Text provided →
# working with ipc for first time



## gladerunner (Jan 24, 2009)

Im in philadelphia were we have our own specific code. I took a job in a area outside of philly that uses IPC. It's a new supermarket with a huge amount of plumbing. Just bought the code book. (wow it's big. 500 pages with commentary). Just giving you guys a heads up that I'm probably going to be hammering you with questions. Or I might just read the code. not sure yet


----------



## ranman (Jan 24, 2010)

yep I know how you feel. the commentary is a big help 
I was under IPC in mi. when i moved to az it is UPC. now most of the state is going to ipc.


----------



## plbgbiz (Aug 27, 2010)

I think you'll like the commentary version. It's put together pretty well.


----------



## Michaelcookplum (May 1, 2011)

I love the IPC, need help understanding anything let me know. IPC is a lot more lax then the UPC. I'm sure your Philly code is more similar to the UPC then the IPC, you will be happy you took on this job!


----------



## AllAces777 (Nov 23, 2010)

Just what the industry needs, a more lax code! 

I've spent alot of time in meetings where a few people try to change us over to IPC, spent time in seminars comparing codes and taken the inspectors exam which was given in the IPC even though the location uses UPC. There are quite a few things in the IPC that made my eyes pop out of my head but one of the biggest comparisions was that with IPC you needed a lot of accompanying reference books and with UPC you didn't, back in 97 any ways. Now days the UPC is getting to be just as bad, instead of covering a topic very well they are starting to reference other books instead. It seems with each new version, they are getting closer to the IPC. :thumbup:


----------



## TX MECH PLUMBER (May 27, 2011)

In Texas we use ethier IPC. Or UPC. They state's test is made for both I studied UPC .... Are the differences that big from code to code????


----------



## gladerunner (Jan 24, 2009)

Michaelcookplum said:


> I love the IPC, need help understanding anything let me know. IPC is a lot more lax then the UPC. I'm sure your Philly code is more similar to the UPC then the IPC, you will be happy you took on this job!

Tasks →
[1] For each of these statements, say yes or no according to the plumbing code thread, and quote the words that decide it. (a) The code book the first poster bought is about 500 pages with commentary. (b) ranman worked under the UPC in Michigan. (c) The Texas state test covers both codes.
[2] In the plumbing code thread, what kind of building is the new job outside Philadelphia?
[3] Extend the plumbing code thread past its final quoted post by writing the reply that comes next.

Recorded data →
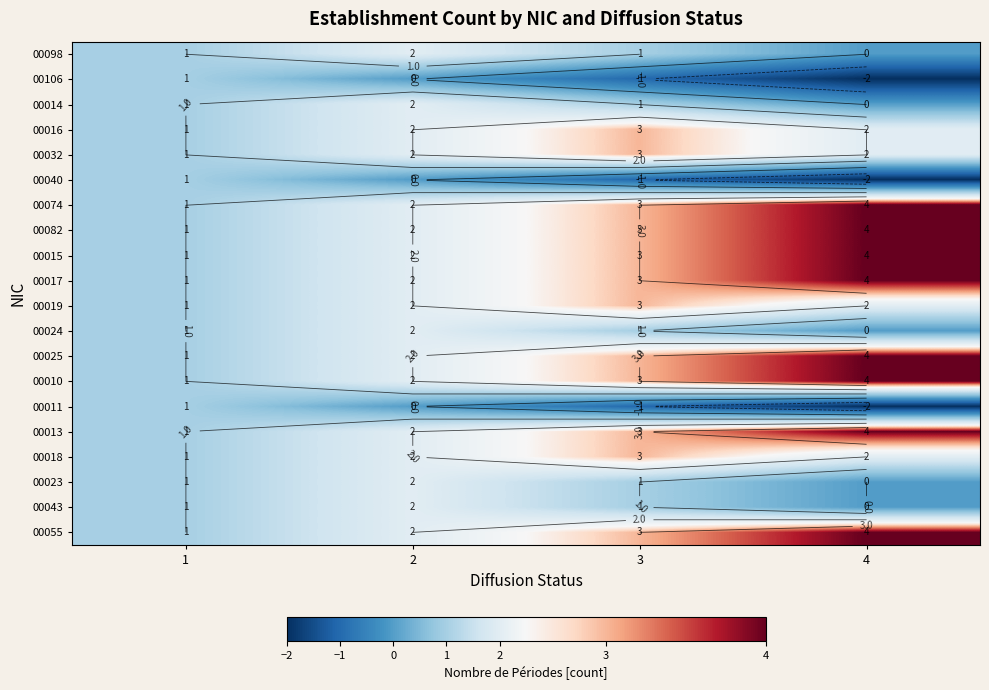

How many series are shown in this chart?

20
* * *
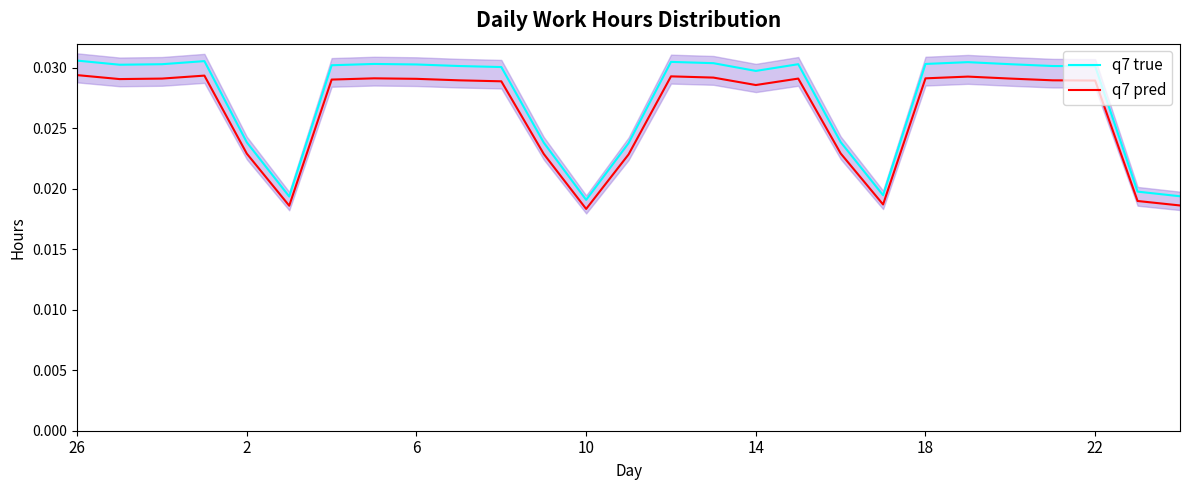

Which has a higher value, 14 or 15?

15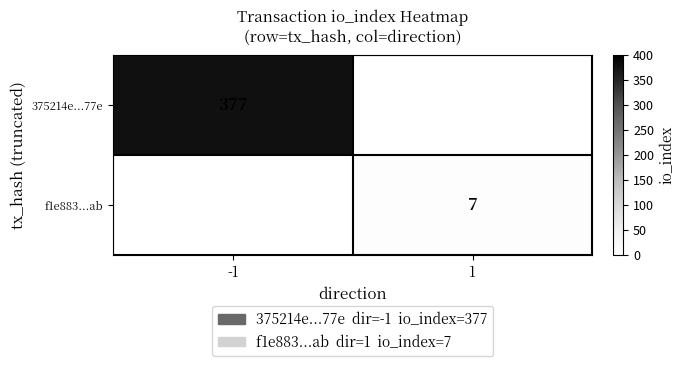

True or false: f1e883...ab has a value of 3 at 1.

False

Your responses →
[1]
(a) Yes: "500 pages with commentary"
(b) No: "I was under IPC in mi."
(c) Yes: "They state's test is made for both"

[2] A new supermarket with a huge amount of plumbing.

[3]
 Philly code is unlike anything you'll ever come across. We use a one pipe system that allows single small fixture waste (2" or less) to extend 12' from vented line without need for additional venting. Larger lines (3-4") for water closets can extend 8'. Branch for 4" ideal bend with 2 small fixtures connected can be 4' from vented stack and connected fixtures can extend 12' from closet bend. It's really simple. Our code book is 96 pages with a few of those pages being blank or just pictures.


----------



## gladerunner (Jan 24, 2009)

Just want eveyone to know we passed our underground with no problems. I even read some of the code book


----------



## Tommy plumber (Feb 19, 2010)

gladerunner said:


> Just want eveyone to know we passed our underground with no problems. I even read some of the code book


 




Congratulations.


----------



## Michaelcookplum (May 1, 2011)

Should have taken pictures, good job though!


----------



## smoldrn (Oct 4, 2010)

I've never been a big fan of the IPC. I think they just dumbed down the code when they came out with that. I still have the Southern Standards code in my head.:whistling2:


----------



## sikxsevn (Jun 23, 2009)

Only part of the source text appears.